The second thing is that people ask when my next one is. Or if I’ll be moving up to an ultra (I’m looking at you, KP!) with the assumption that I am a goal-chasing junky.
They’re not wrong. But like any junky, admitting you have a problem is the first step to recovery!
For a few weeks, I took the bait. I started looking up half marathons and marathons for the spring. I started thinking about how much time I’d take before starting back-up training.
And then I stopped myself. That was too easy. Moving on to the next goal — the next marathon —was going to be too easy. And I didn’t train for a marathon to do something easy; I wanted to challenge myself to do something hard.
Pushing yourself without a short-term purpose is good for your decision-making and self-control.
If you’re like me and, at times, setting and pursuing a goal can be the easy thing for you, then you’ll want to consider this…
To step back, a handful of years ago I started running for the benefit of my health and wellbeing, and that remains my primary motivation. I learned the number one indicator of longevity — both living longer and living better longer — was aerobic fitness.
In fact, the difference between those with low fitness (bottom 25%) and elite fitness (top 5%) creates a 5-FOLD POSITIVE DIFFERENCE IN ALL-CAUSE MORTALITY over a decade! But don’t fret, because simply moving from that bottom group to the next quartile leads to a 50% decline in mortality. Dr. Peter Attia outlines all of this and more in a post on his own blog, here.
That’s the reason I began running.
That reason — that goal — will hopefully, pay off 20, 30, or 40 years from now. But an outcome that far in the distance is not particularly motivating at 5am when no part of me wants to get out of bed.
And that is precisely why it’s important for me to get out of bed at 5am tomorrow. Because I’ve learned, when I get up and get after it tomorrow morning, and then the next day, and then the next day — everything else in my daily life will be better, simpler, and smoother.

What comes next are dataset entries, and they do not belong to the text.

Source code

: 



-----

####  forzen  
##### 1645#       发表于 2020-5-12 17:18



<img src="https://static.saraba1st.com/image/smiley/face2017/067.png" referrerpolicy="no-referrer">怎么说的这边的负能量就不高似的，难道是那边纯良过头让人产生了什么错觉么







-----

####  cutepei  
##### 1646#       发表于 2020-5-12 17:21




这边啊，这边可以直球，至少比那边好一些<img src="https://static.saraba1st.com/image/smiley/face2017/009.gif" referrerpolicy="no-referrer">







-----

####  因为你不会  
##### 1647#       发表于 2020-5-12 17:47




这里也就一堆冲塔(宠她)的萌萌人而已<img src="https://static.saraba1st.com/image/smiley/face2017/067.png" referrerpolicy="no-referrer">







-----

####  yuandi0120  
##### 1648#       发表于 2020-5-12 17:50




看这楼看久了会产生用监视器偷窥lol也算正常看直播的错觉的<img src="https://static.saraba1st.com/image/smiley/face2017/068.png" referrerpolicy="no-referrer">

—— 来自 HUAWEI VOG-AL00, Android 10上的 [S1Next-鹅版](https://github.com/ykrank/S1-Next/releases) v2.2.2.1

I don’t want to get out of bed. I don’t like it. I don’t like running. I don’t like running far.
And that is why I do it.
According to our favorite neuroscientist, Dr. Andrew Huberman, there’s a part of our brains relevant to this called the anterior midcingulate cortex (aMCC). The aMCC “plays a role in decision-making and self-control. So, whether it’s tackling a new task or stepping out of your comfort zone, remember: every effort shapes your brain’s amazing ability to adapt!” As we do hard things that we don’t want to do, the aMCC actually grows.
Watch him talk about it below:
The punch line of the whole thing is this: doing hard things is good for us. So go ahead, do the thing you don’t particularly want to do… simply because it’s good for you. But if you connect it to a goal, sometimes it becomes something you want to do and the magic of growing the aMCC can be lost.
With that, good luck kicking off your 2024. Set some big goals for yourself to pursue this year… and at the same time, don’t!